Note: PrEP: Pre-exposure Prophylaxis, MSM: men who have sex with men.

Prep practice patterns

In the initial survey, only 17% of PCPs reported that they had previously prescribed PrEP. Those who had prescribed PrEP reported barriers including cost/ insurance (58%) and patient compliance (37%). Other comments centered around the need for additional training and lack of necessary knowledge for patient monitoring. There was no difference in prescription patterns by gender. Compared to trainees, physicians and advanced-practice providers were more likely to have prescribed PrEP (OR 4.13, Cl 1.07–15.85; OR 7.50, Cl 1.53–36.67). In the follow-up survey, significantly more PCPs (35%) reported prescribing PrEP (p<0.01). Barriers most commonly encountered were cost/insurance (25%) and patient compliance (21%), although most (43%) noted that they had experienced no barriers (Figure 1). In the initial survey, 68% believed that insurance status determined whether a patient was able to receive PrEP, whereas this proportion was 77% on follow up.

Figure 1.

Figure 1.

Survey results: among PrEP prescribers, barriers experienced in prescribing PrEP.

PCPs who had not prescribed PrEP were asked why they had not prescribed it. In the initial survey, the largest barrier was lack of knowledge (60%); in the follow-up survey, 45% reported lack of knowledge. Both in the initial survey and follow-up survey, other reasons for not prescribing included lack of comfort (42%; 37%), and not having patients who were candidates (56%; 59%) (Figure 2). Only one provider noted unwillingness to prescribe PrEP in the initial survey, none reported this in the follow-up survey. PCPs were also asked what would encourage them to start prescribing PrEP. Most interest was in additional training and reference materials, both in the initial and follow-up surveys (Figure 3).

**WHAT TO DO:**
1: Reproduce the part of the PrEP survey text that opens with the words containing "Survey results: among" and closes with "surveys (Figure 3).".
2: Resume the PrEP survey text, picking up right after its last sentence.
The material that comes after this isn't needed.

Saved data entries
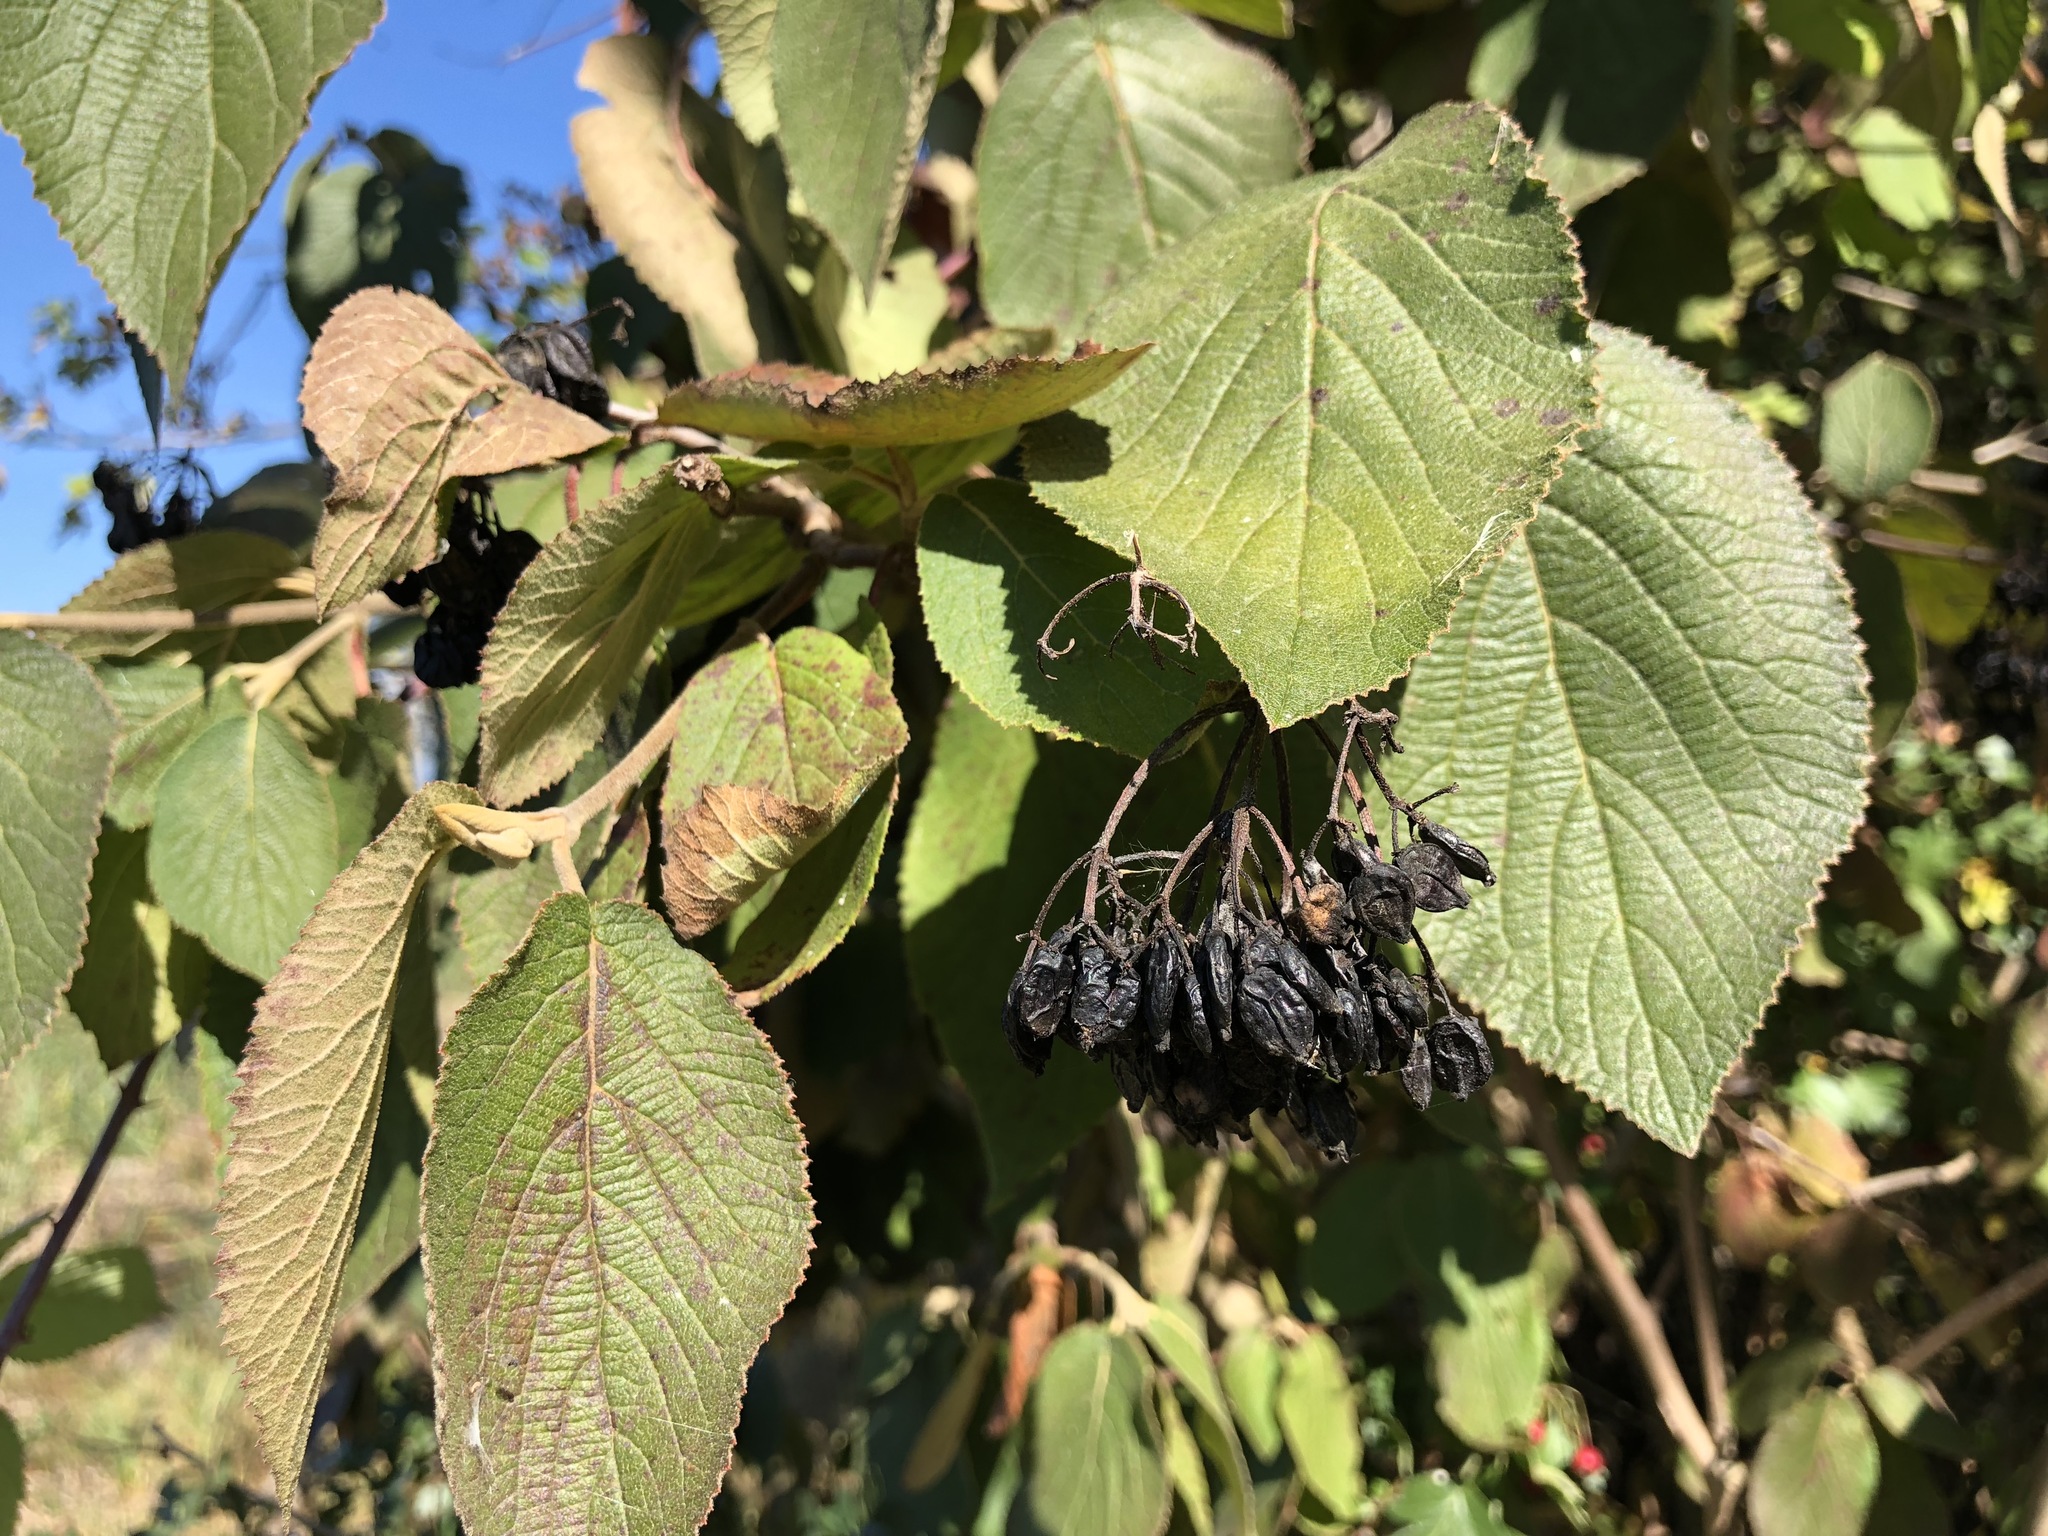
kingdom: Plantae
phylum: Tracheophyta
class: Magnoliopsida
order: Dipsacales
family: Viburnaceae
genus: Viburnum
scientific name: Viburnum lantana
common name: Wayfaring tree
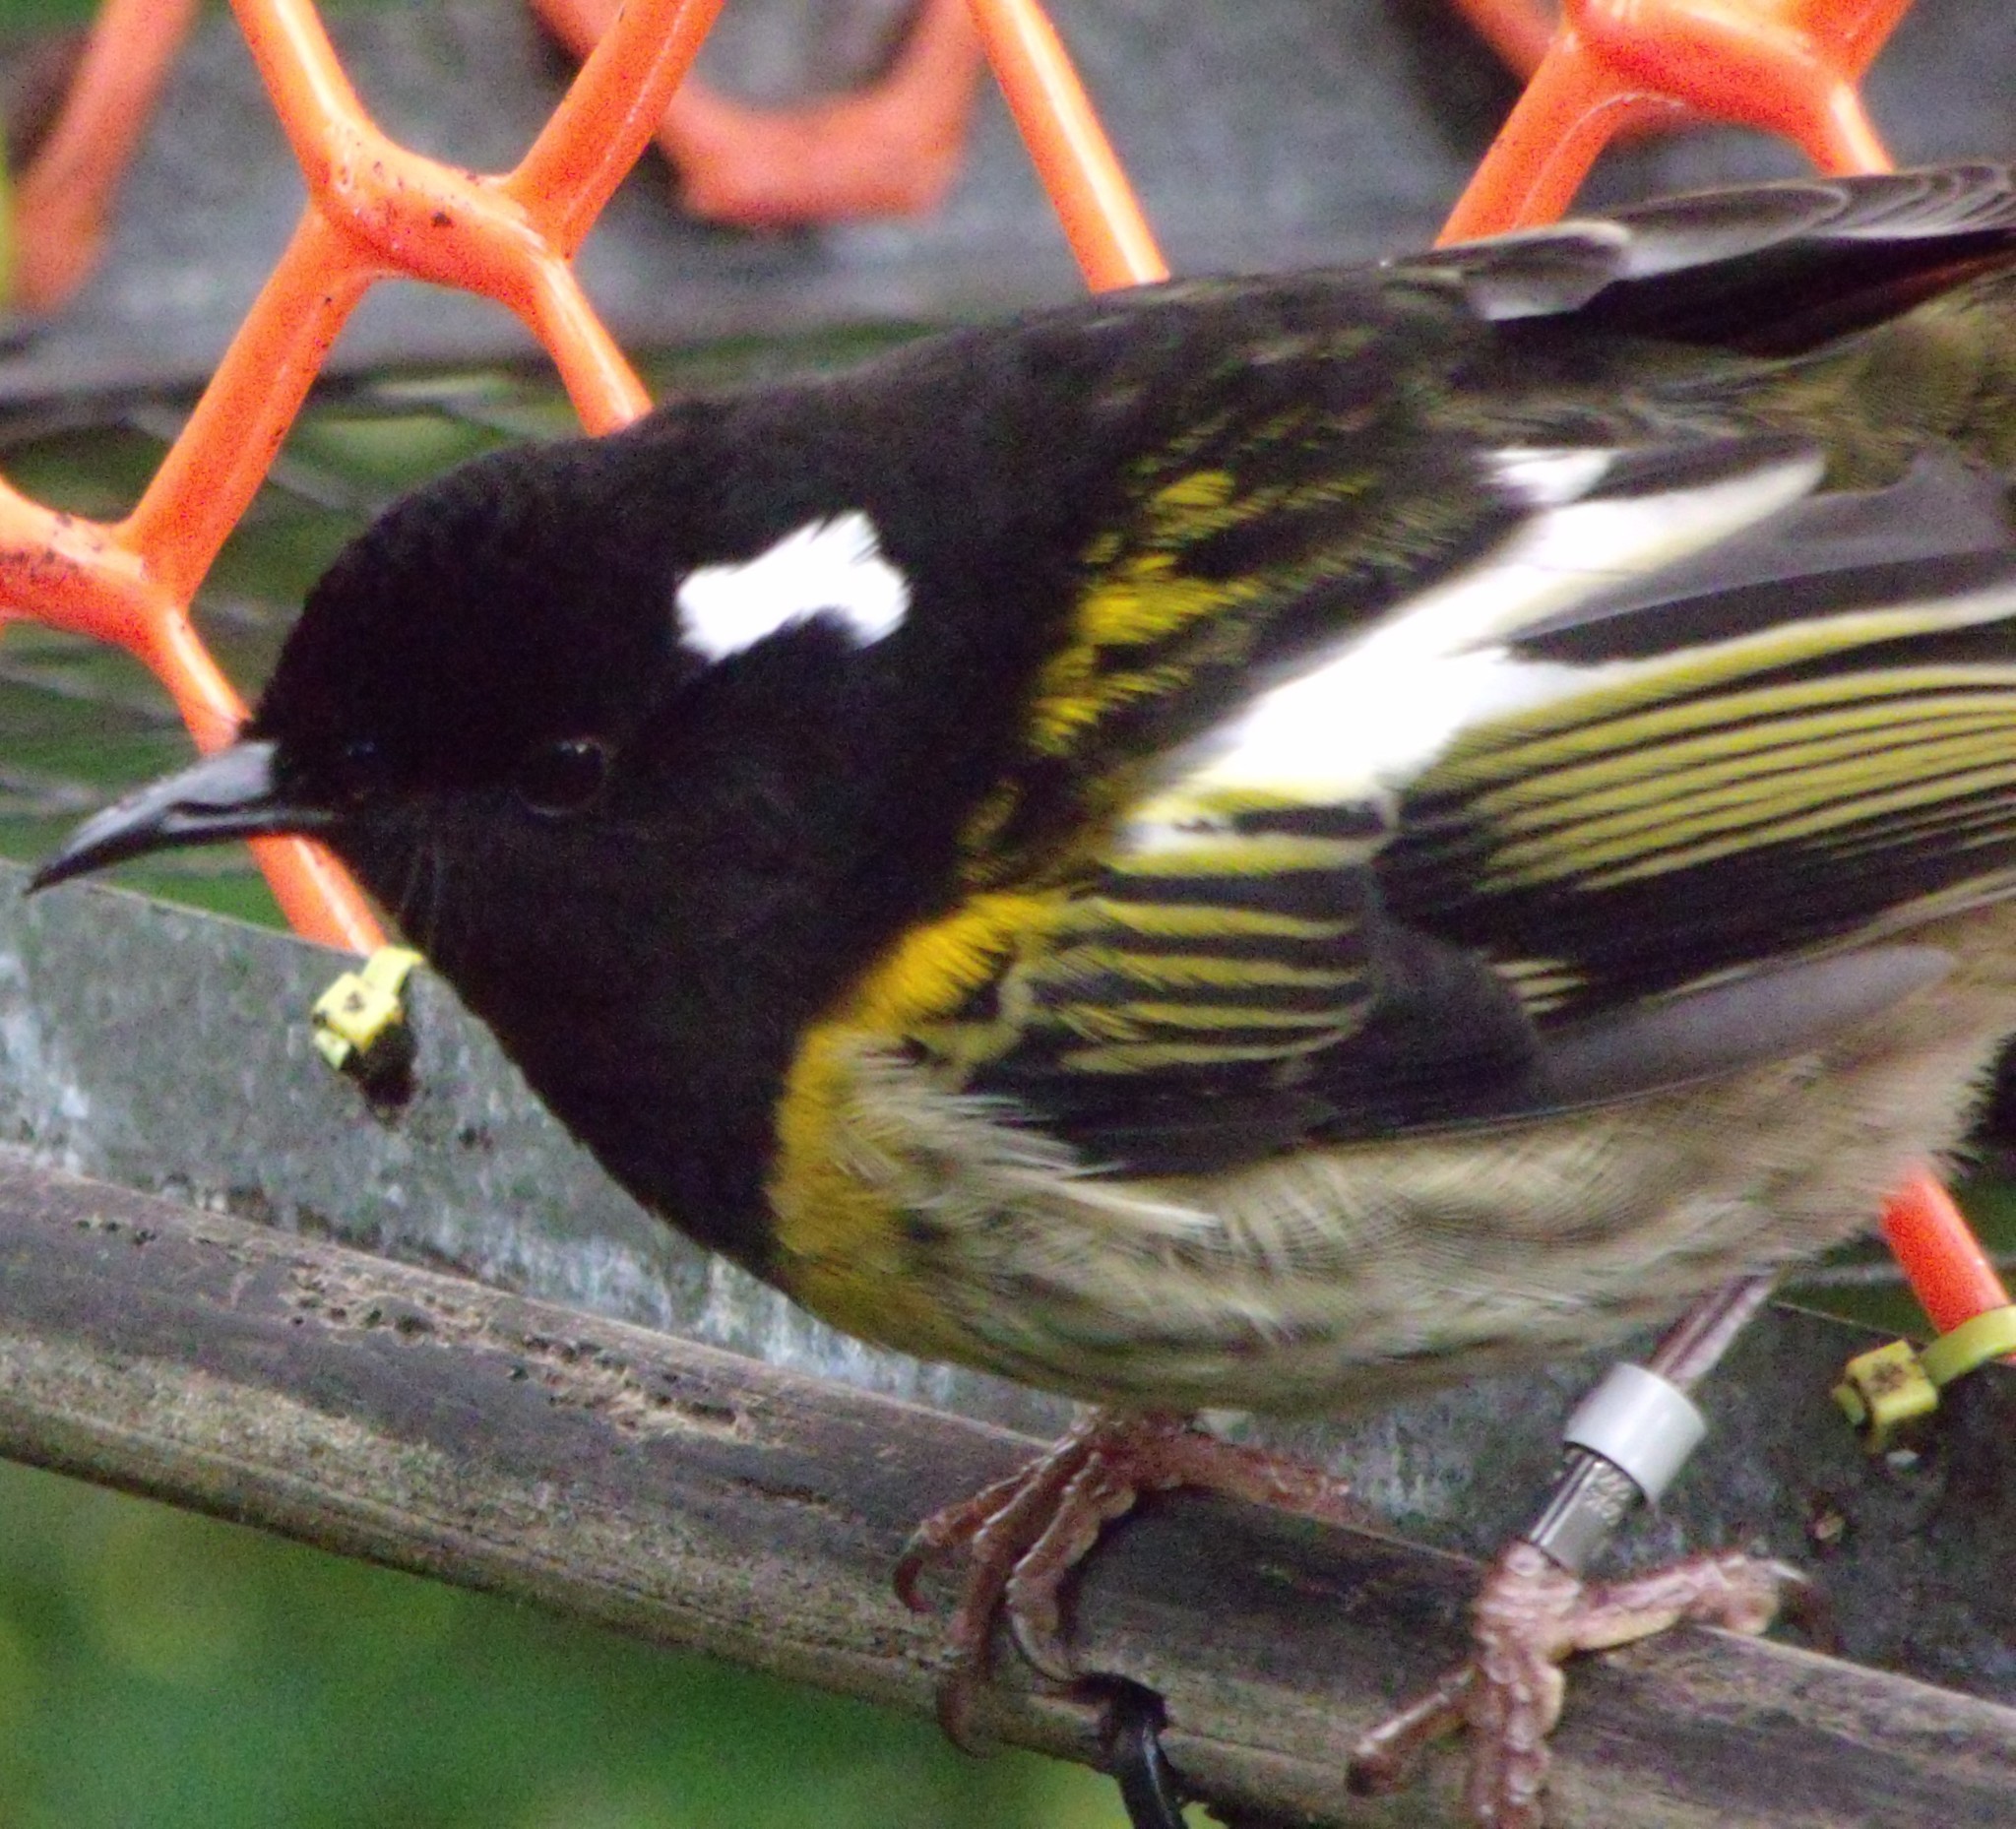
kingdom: Animalia
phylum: Chordata
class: Aves
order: Passeriformes
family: Notiomystidae
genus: Notiomystis
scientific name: Notiomystis cincta
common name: Stitchbird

**ANSWERS FOR THE EXERCISE:**
1:
Survey results: among PrEP prescribers, barriers experienced in prescribing PrEP.

PCPs who had not prescribed PrEP were asked why they had not prescribed it. In the initial survey, the largest barrier was lack of knowledge (60%); in the follow-up survey, 45% reported lack of knowledge. Both in the initial survey and follow-up survey, other reasons for not prescribing included lack of comfort (42%; 37%), and not having patients who were candidates (56%; 59%) (Figure 2). Only one provider noted unwillingness to prescribe PrEP in the initial survey, none reported this in the follow-up survey. PCPs were also asked what would encourage them to start prescribing PrEP. Most interest was in additional training and reference materials, both in the initial and follow-up surveys (Figure 3).

2:
Figure 2.

Figure 2.

Survey results: why PCPs had not prescribed PrEP.

Figure 3.

Figure 3.

Survey results: what would encourage PCPs not prescribing PrEP to start prescribing?

Assessment of the educational intervention

Thirty PCPs responding to the follow-up survey reported undergoing the educational session. PCPs attending an educational session were significantly more likely to have prescribed PrEP (OR 4.84, Cl 1.77–13.21) relative to those not in attendance. Of the 30 attending the training, 17 (57%) had prescribed PrEP. Most (n = 23, 77%) noted that training was “very helpful” and 7 (23%) reported it was “somewhat helpful.” When asked whether the educational session changed their PrEP practices, eight providers (28%) reported no, either because they were already prescribing PrEP and did not feel more knowledgeable after the training, or because they were still not prescribing PrEP. Some PCPs not prescribing PrEP included comments as to why they were not doing so; these PCPs identified lack of MSM patients at risk (including HIV-negative MSM in monogamous relationships) and poor clarity on which heterosexual patients were at high risk as reasons for not prescribing. Of those reporting yes, eight (28%) were newly prescribing PrEP, 2 (7%) were newly referring for PrEP, 7 (24%) were already prescribing but felt more knowledgeable, and another 7 (24%) reported being more likely to ask patients about their sexual history.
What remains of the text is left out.